I am going to reinforce what Dr. Sam Miller stated above, that the originator of the swim fin was Captain de Corlieu. My reference is none other than Dr. Hans Hass, in his book We Came From The Sea:
Such was also the case with the new diving method. This was not invented by scientists or by the technicians of the established diving 'industry' and they also did not arise from a special necessity. Modern skin-diving developed from fun and sport, it derived from a lust for adventure, from a delight in what is novel and from interest in the unknown.
The whole thing began with diving-goggles, such as had been long used by pear-fishers. In 1930 two Japanese, armed with such glasses, dived off Capri. About the same time Alexander Kramarenko in France took a pair of thes goggles and fitted them with small rubber bags te equalize the pressure. Probably others, of whom we know nothing, undertook other or similar experiments. They all experienced the marvel of seeing clear under water. They saw big, rather unsuspecting fish nearby. The idea of using spear or trident to waylay these fish came naturally enough.
The fathre of under-water hunting must be held to be the American author Guy Gilapatric. As far as I can recall, his imagination was fired by an American naval officer's account of how he had seen, during a voyage to the South Seas, Polynesians, holding a spear, dive into the sea. Gilpatric published in 1938 the first book to be devoted to the new sport. It was called The Complete Goggler. I look upon him as my master and he mentions one of my first adventures in his book.
The next contribution to the elaboration of the new method was made by Captain de Corlieu, a French naval officer, when he invented flippers for the feet. Soon the under-water hunters felt the need to perpetuate, for the benefit of others, what they themselves had seen and experienced. So we got under-water photography and under-water films. As a matter of fact, as early as the last century Wilhelm Bauer and Louis Boutain had managed to take under-water photographs, but of their achievement probably none of the young men engaged in the new sport knew anything. Each one, for himself, grappled with the technical difficulties in his own way. My first under-water camera dated from the autum of 1939 in my book Jagd unter Wasser ('Underwater Hunting') and my first colour photographs in 1942 in Fotojagd am Meeresgrund ('Hunting with the Camera on the Sea's Bottom').

*Stored rows*:
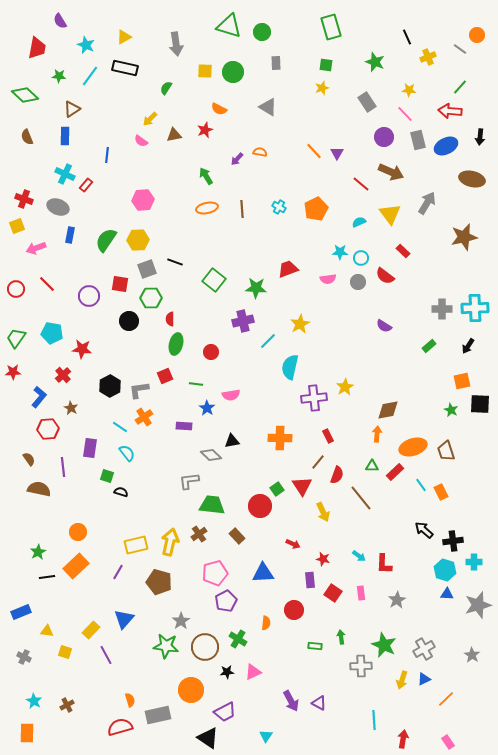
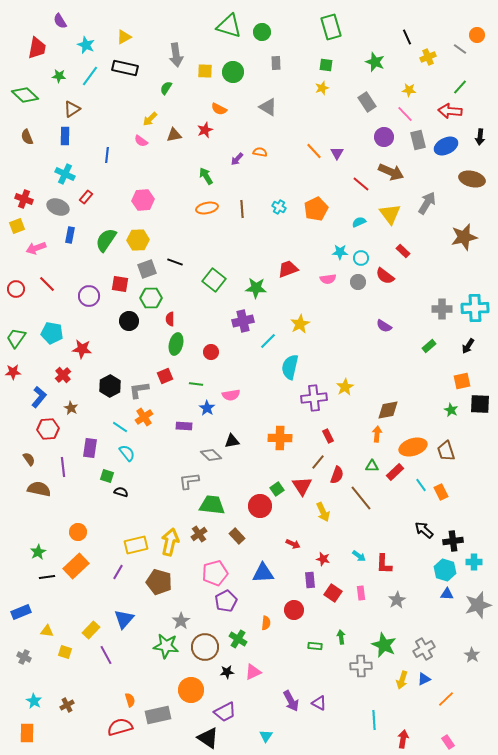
gray arrow at (176, 44): moved 11 px down
red rectangle at (86, 185): moved 12 px down
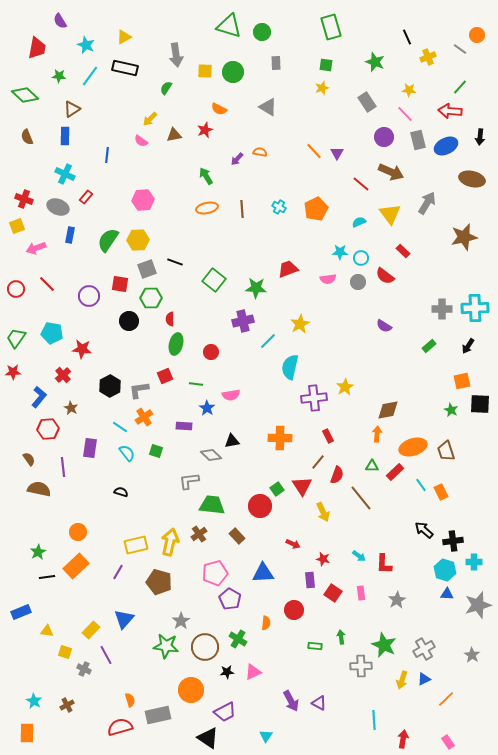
green semicircle at (106, 240): moved 2 px right
green square at (107, 476): moved 49 px right, 25 px up
purple pentagon at (226, 601): moved 4 px right, 2 px up; rotated 15 degrees counterclockwise
gray cross at (24, 657): moved 60 px right, 12 px down
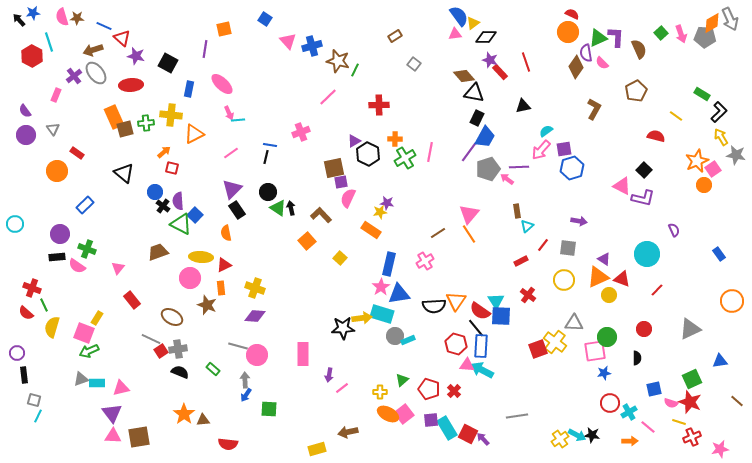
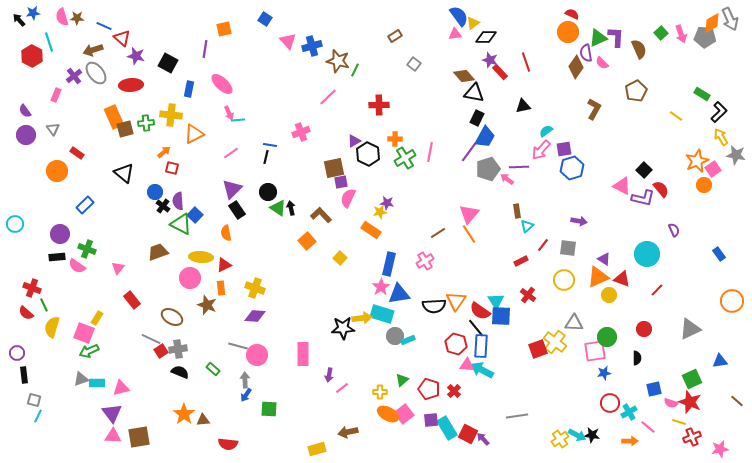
red semicircle at (656, 136): moved 5 px right, 53 px down; rotated 36 degrees clockwise
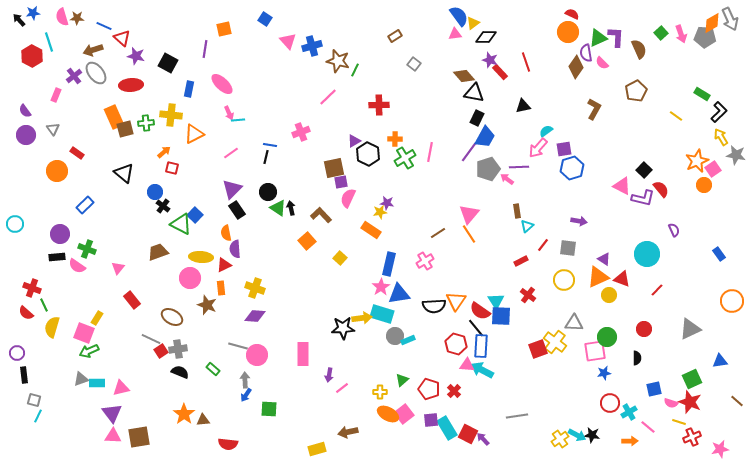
pink arrow at (541, 150): moved 3 px left, 2 px up
purple semicircle at (178, 201): moved 57 px right, 48 px down
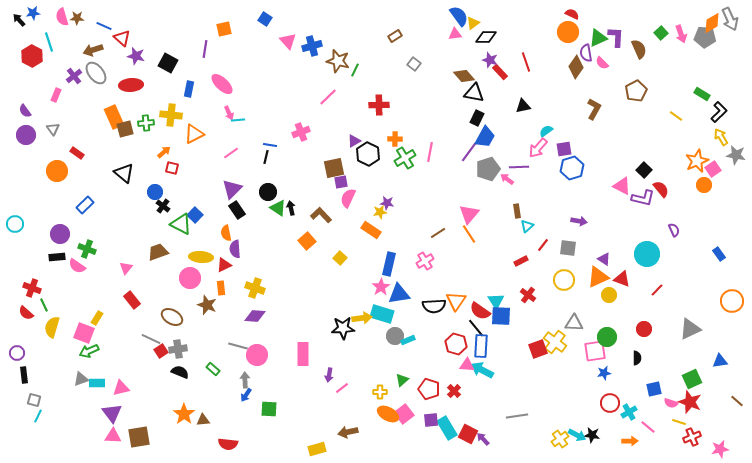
pink triangle at (118, 268): moved 8 px right
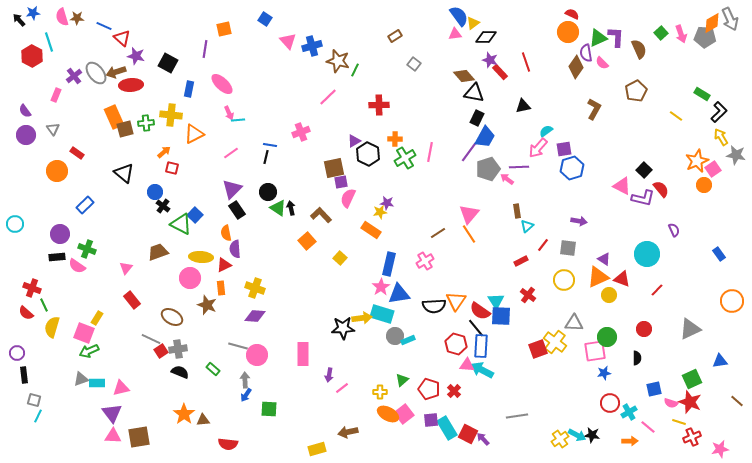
brown arrow at (93, 50): moved 23 px right, 22 px down
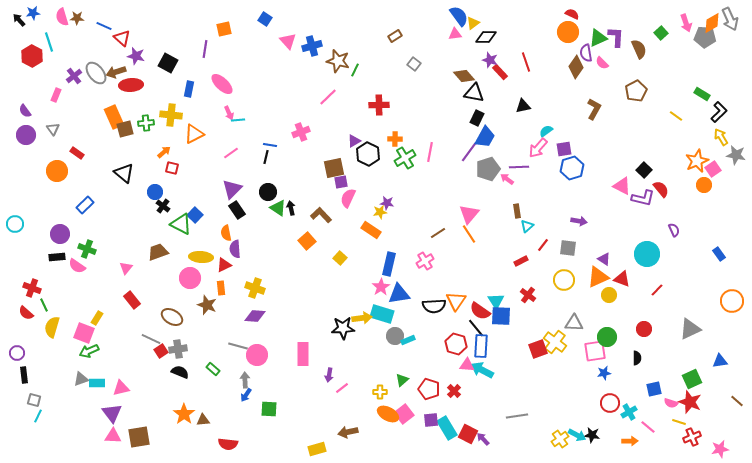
pink arrow at (681, 34): moved 5 px right, 11 px up
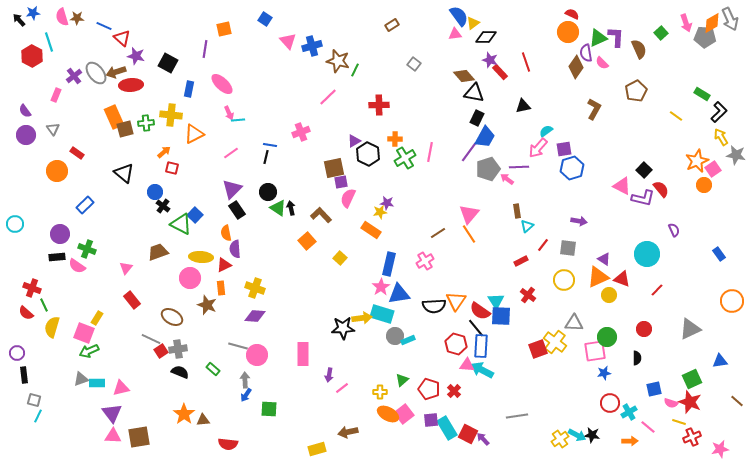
brown rectangle at (395, 36): moved 3 px left, 11 px up
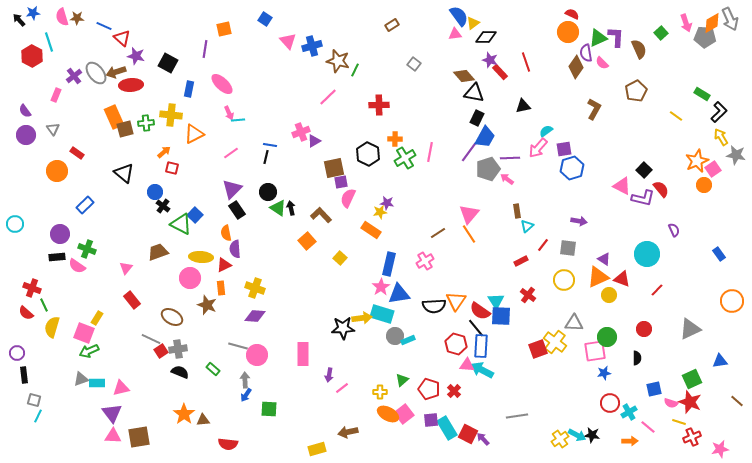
purple triangle at (354, 141): moved 40 px left
purple line at (519, 167): moved 9 px left, 9 px up
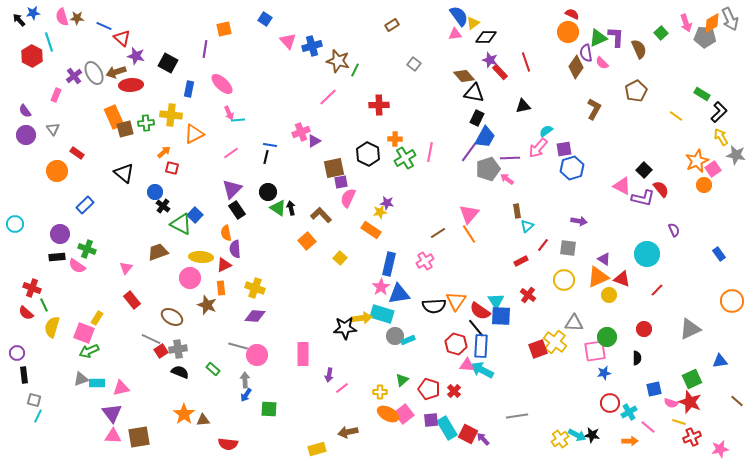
gray ellipse at (96, 73): moved 2 px left; rotated 10 degrees clockwise
black star at (343, 328): moved 2 px right
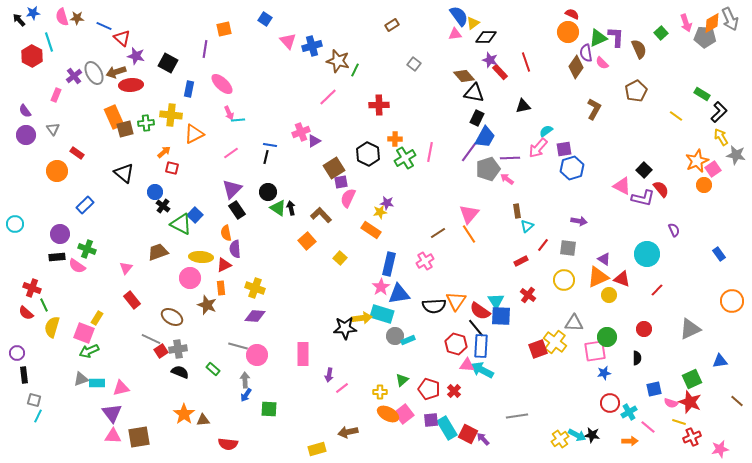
brown square at (334, 168): rotated 20 degrees counterclockwise
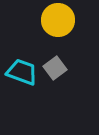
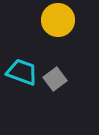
gray square: moved 11 px down
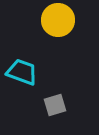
gray square: moved 26 px down; rotated 20 degrees clockwise
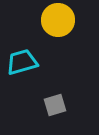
cyan trapezoid: moved 10 px up; rotated 36 degrees counterclockwise
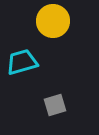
yellow circle: moved 5 px left, 1 px down
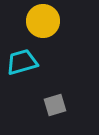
yellow circle: moved 10 px left
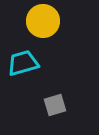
cyan trapezoid: moved 1 px right, 1 px down
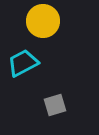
cyan trapezoid: rotated 12 degrees counterclockwise
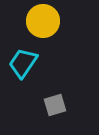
cyan trapezoid: rotated 28 degrees counterclockwise
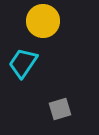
gray square: moved 5 px right, 4 px down
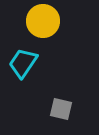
gray square: moved 1 px right; rotated 30 degrees clockwise
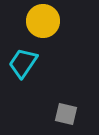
gray square: moved 5 px right, 5 px down
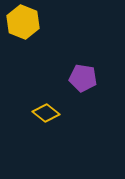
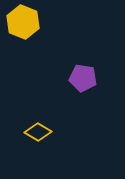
yellow diamond: moved 8 px left, 19 px down; rotated 8 degrees counterclockwise
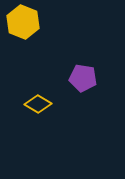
yellow diamond: moved 28 px up
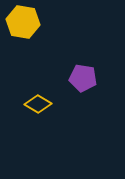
yellow hexagon: rotated 12 degrees counterclockwise
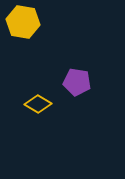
purple pentagon: moved 6 px left, 4 px down
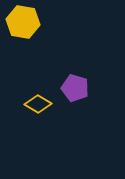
purple pentagon: moved 2 px left, 6 px down; rotated 8 degrees clockwise
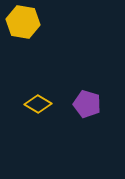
purple pentagon: moved 12 px right, 16 px down
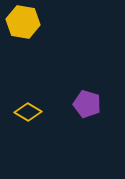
yellow diamond: moved 10 px left, 8 px down
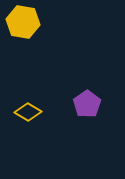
purple pentagon: rotated 20 degrees clockwise
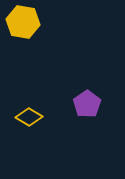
yellow diamond: moved 1 px right, 5 px down
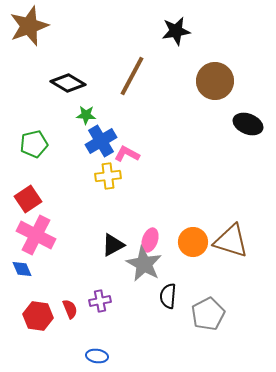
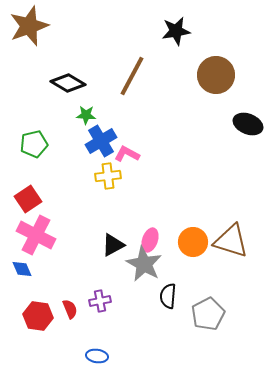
brown circle: moved 1 px right, 6 px up
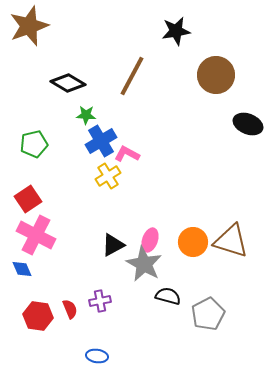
yellow cross: rotated 25 degrees counterclockwise
black semicircle: rotated 100 degrees clockwise
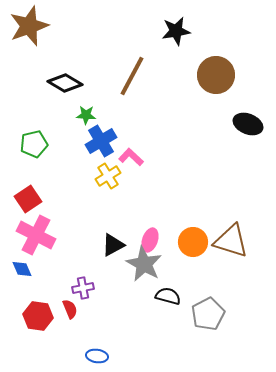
black diamond: moved 3 px left
pink L-shape: moved 4 px right, 3 px down; rotated 15 degrees clockwise
purple cross: moved 17 px left, 13 px up
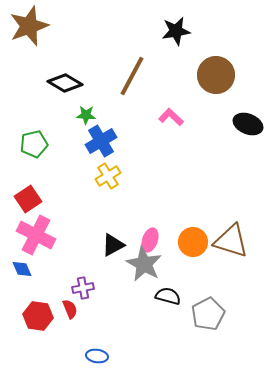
pink L-shape: moved 40 px right, 40 px up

*Aim of the exercise*:
Please answer from the skin-diving history above: what did Captain de Corlieu invent?

*Response for this exercise*:
Flippers for the feet.